##### Records #####
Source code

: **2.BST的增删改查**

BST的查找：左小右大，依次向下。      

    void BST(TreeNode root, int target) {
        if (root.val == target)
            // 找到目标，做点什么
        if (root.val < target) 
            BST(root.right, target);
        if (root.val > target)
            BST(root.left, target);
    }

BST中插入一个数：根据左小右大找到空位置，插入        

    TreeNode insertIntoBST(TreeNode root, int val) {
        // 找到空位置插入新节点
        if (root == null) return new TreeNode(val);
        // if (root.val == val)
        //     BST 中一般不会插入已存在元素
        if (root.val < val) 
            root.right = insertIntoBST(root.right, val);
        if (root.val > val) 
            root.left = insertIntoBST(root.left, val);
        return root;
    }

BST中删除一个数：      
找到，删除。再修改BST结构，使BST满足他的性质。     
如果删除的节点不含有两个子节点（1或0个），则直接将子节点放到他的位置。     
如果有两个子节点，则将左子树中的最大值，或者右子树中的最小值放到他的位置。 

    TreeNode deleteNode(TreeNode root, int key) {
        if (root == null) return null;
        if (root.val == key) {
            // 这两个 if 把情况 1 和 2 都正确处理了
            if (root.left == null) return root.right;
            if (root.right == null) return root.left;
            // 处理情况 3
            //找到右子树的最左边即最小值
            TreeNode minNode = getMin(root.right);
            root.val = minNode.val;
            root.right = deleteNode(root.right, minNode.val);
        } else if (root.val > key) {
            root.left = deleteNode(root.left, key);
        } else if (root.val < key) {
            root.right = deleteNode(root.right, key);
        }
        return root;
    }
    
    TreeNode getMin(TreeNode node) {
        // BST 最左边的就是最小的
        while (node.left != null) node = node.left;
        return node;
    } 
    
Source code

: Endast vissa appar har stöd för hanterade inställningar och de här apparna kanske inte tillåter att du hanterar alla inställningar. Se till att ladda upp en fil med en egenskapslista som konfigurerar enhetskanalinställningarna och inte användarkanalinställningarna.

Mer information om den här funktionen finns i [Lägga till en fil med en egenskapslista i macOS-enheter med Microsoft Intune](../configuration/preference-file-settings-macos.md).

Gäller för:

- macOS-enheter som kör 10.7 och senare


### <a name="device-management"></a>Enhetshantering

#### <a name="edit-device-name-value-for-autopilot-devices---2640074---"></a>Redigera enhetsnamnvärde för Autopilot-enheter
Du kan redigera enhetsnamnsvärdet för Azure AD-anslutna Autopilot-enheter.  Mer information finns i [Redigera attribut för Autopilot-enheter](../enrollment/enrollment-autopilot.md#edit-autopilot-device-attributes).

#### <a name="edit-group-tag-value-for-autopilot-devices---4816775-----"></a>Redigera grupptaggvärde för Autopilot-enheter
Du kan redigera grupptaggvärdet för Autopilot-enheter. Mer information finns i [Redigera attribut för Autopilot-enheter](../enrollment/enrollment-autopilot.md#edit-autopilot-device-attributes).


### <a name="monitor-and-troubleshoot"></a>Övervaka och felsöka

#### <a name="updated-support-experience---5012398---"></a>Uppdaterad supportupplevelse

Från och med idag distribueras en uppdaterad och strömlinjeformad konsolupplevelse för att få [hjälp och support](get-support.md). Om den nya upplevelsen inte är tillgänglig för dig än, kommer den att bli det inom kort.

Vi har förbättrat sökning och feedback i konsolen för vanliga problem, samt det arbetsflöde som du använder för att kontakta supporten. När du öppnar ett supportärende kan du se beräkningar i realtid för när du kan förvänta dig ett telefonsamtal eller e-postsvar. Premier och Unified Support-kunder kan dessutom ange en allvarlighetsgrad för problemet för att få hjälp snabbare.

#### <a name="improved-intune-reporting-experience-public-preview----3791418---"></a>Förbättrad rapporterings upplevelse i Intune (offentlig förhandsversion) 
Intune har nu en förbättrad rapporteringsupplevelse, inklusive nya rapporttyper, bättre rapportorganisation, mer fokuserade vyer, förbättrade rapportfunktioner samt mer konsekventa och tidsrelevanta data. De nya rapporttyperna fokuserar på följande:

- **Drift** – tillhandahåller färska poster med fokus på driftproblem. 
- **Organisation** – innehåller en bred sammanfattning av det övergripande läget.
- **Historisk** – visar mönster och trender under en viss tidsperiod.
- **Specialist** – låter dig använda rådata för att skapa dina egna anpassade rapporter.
#####
## Exercise requirements
Retype every listing above character for character, keeping each line break and indent.

## Your solution
Source code

: **2.BST的增删改查**

BST的查找：左小右大，依次向下。      

    void BST(TreeNode root, int target) {
        if (root.val == target)
            // 找到目标，做点什么
        if (root.val < target) 
            BST(root.right, target);
        if (root.val > target)
            BST(root.left, target);
    }

BST中插入一个数：根据左小右大找到空位置，插入        

    TreeNode insertIntoBST(TreeNode root, int val) {
        // 找到空位置插入新节点
        if (root == null) return new TreeNode(val);
        // if (root.val == val)
        //     BST 中一般不会插入已存在元素
        if (root.val < val) 
            root.right = insertIntoBST(root.right, val);
        if (root.val > val) 
            root.left = insertIntoBST(root.left, val);
        return root;
    }

BST中删除一个数：      
找到，删除。再修改BST结构，使BST满足他的性质。     
如果删除的节点不含有两个子节点（1或0个），则直接将子节点放到他的位置。     
如果有两个子节点，则将左子树中的最大值，或者右子树中的最小值放到他的位置。 

    TreeNode deleteNode(TreeNode root, int key) {
        if (root == null) return null;
        if (root.val == key) {
            // 这两个 if 把情况 1 和 2 都正确处理了
            if (root.left == null) return root.right;
            if (root.right == null) return root.left;
            // 处理情况 3
            //找到右子树的最左边即最小值
            TreeNode minNode = getMin(root.right);
            root.val = minNode.val;
            root.right = deleteNode(root.right, minNode.val);
        } else if (root.val > key) {
            root.left = deleteNode(root.left, key);
        } else if (root.val < key) {
            root.right = deleteNode(root.right, key);
        }
        return root;
    }
    
    TreeNode getMin(TreeNode node) {
        // BST 最左边的就是最小的
        while (node.left != null) node = node.left;
        return node;
    } 
    
Source code

: Endast vissa appar har stöd för hanterade inställningar och de här apparna kanske inte tillåter att du hanterar alla inställningar. Se till att ladda upp en fil med en egenskapslista som konfigurerar enhetskanalinställningarna och inte användarkanalinställningarna.

Mer information om den här funktionen finns i [Lägga till en fil med en egenskapslista i macOS-enheter med Microsoft Intune](../configuration/preference-file-settings-macos.md).

Gäller för:

- macOS-enheter som kör 10.7 och senare


### <a name="device-management"></a>Enhetshantering

#### <a name="edit-device-name-value-for-autopilot-devices---2640074---"></a>Redigera enhetsnamnvärde för Autopilot-enheter
Du kan redigera enhetsnamnsvärdet för Azure AD-anslutna Autopilot-enheter.  Mer information finns i [Redigera attribut för Autopilot-enheter](../enrollment/enrollment-autopilot.md#edit-autopilot-device-attributes).

#### <a name="edit-group-tag-value-for-autopilot-devices---4816775-----"></a>Redigera grupptaggvärde för Autopilot-enheter
Du kan redigera grupptaggvärdet för Autopilot-enheter. Mer information finns i [Redigera attribut för Autopilot-enheter](../enrollment/enrollment-autopilot.md#edit-autopilot-device-attributes).


### <a name="monitor-and-troubleshoot"></a>Övervaka och felsöka

#### <a name="updated-support-experience---5012398---"></a>Uppdaterad supportupplevelse

Från och med idag distribueras en uppdaterad och strömlinjeformad konsolupplevelse för att få [hjälp och support](get-support.md). Om den nya upplevelsen inte är tillgänglig för dig än, kommer den att bli det inom kort.

Vi har förbättrat sökning och feedback i konsolen för vanliga problem, samt det arbetsflöde som du använder för att kontakta supporten. När du öppnar ett supportärende kan du se beräkningar i realtid för när du kan förvänta dig ett telefonsamtal eller e-postsvar. Premier och Unified Support-kunder kan dessutom ange en allvarlighetsgrad för problemet för att få hjälp snabbare.

#### <a name="improved-intune-reporting-experience-public-preview----3791418---"></a>Förbättrad rapporterings upplevelse i Intune (offentlig förhandsversion) 
Intune har nu en förbättrad rapporteringsupplevelse, inklusive nya rapporttyper, bättre rapportorganisation, mer fokuserade vyer, förbättrade rapportfunktioner samt mer konsekventa och tidsrelevanta data. De nya rapporttyperna fokuserar på följande:

- **Drift** – tillhandahåller färska poster med fokus på driftproblem. 
- **Organisation** – innehåller en bred sammanfattning av det övergripande läget.
- **Historisk** – visar mönster och trender under en viss tidsperiod.
- **Specialist** – låter dig använda rådata för att skapa dina egna anpassade rapporter.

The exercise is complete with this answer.